ところが師範代のオッツァラのする訓練は到底護衛向きに見えない。ただ襲ってきた賊を力で押し切れと言うのだ。複数で襲ってきたら完全に護衛対象はさらわれるか害されるかに決まっている。



 師範代に意見しようとシンディとアレックスに言うが、二人は乗り気でない。だいたいこういうときは俺の方が慎重で2人の方がどんどん先に進んでしまうところだ。


たぶん中の事情が分かってきて、人間関係などができてくると、躊躇するのだろう。その点俺は道場の中のことなどほとんど知らない。


ただ師範代が脳筋だと言うことだけはわかる。それでもさすがに俺にケガをさせるような真似はしないだろう。もしそんなことをすれば二度と道場に行かないのはもちろん、官憲に突き出してやる。

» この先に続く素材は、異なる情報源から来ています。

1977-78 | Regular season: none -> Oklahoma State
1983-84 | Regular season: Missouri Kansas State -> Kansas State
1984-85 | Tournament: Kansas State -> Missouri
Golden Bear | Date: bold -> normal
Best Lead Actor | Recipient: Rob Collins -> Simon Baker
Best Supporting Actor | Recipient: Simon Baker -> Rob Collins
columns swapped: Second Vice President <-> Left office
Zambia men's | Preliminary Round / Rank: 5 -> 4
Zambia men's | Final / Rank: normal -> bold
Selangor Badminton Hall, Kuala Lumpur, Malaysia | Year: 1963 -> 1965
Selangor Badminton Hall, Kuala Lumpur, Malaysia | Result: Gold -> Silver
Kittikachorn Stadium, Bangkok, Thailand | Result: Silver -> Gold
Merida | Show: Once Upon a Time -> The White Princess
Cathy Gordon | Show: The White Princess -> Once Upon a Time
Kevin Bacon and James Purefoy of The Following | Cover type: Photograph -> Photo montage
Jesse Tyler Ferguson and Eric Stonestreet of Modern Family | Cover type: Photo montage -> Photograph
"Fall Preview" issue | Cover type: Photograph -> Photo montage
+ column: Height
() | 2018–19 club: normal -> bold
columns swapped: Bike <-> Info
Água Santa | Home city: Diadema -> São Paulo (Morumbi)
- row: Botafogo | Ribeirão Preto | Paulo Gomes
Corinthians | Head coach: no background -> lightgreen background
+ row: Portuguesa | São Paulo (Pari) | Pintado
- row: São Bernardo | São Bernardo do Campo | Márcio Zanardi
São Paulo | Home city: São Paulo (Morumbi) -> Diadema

 道場に行って、師範代に話しかける。シンディたちは止めようとしている。

フェリス「あのー、師範代。お願いがあります」

師範代「おう、なんだ?」


フェリス「シンディが護衛をするのに、実践的な訓練を考えてもらえませんか?」

師範代「あ? いまも実践的な訓練をしている」


フェリス「この前拝見した訓練では複数で襲われたときに対応しきれないように思います」

師範代「はん、それは素人考えだな。すべて打ち倒せばいいのだ」

フェリス「しかし、1人を追い回しているときに護衛対象を狙われたり、まして人質に取られたらどうしますか?」


師範代「理屈を言うな!」


怒声が飛ぶ。まあ俺も前世で部下がまるっきり頓珍漢な理屈を言ってきて腹を立てた覚えがあるからそう言いたくなるのはわからないではない。ただやはり理を解いて反論すべきだろう。


師範代「いいか! 俺はもう何度も要人の護衛をやっているんだ。経験が違う」


そうかもしれないが、それはたまたまその程度で済むような相手しか襲ってこなかったのだろう。あるいはまったく襲撃などなかったのかもしれない。こちらはしっかり子爵配下に襲われているのだ。



フェリス「そうですか、これ以上お話してもらちが明かないようなので失礼したいと思います」

師範代「ええい、下らぬ戯言を。少ししごいてやるから剣を取れ」


剣を取ったら滅多打ちにするつもりだろう。それには乗らない。

フェリス「いえ、今日は稽古のために来たわけではありませんから」

師範代「ふん、構わないからしごいてやる」


師範代は平気で剣を構えてこちらに向かう。丸腰のこちらを滅多打ちにして稽古中の事故ということにするつもりだろう。


回りには弟子が多数いる。これだけ弟子がいる中で嘘をついても全員威圧できると思っているようだ。だが師範代に恨みを持っている弟子も少なくない。本当にそうなるかはわからない。


少し緊迫した空気が流れ、知らぬ間にシンディが俺と師範代の間に入った。なんとも頼もしい。


アレックスの方はおろおろしているが、これは元からの気質の差なのか、それとも実力からくる問題なのか。それともシンディが俺に個人的に好意を寄せてくれているのか。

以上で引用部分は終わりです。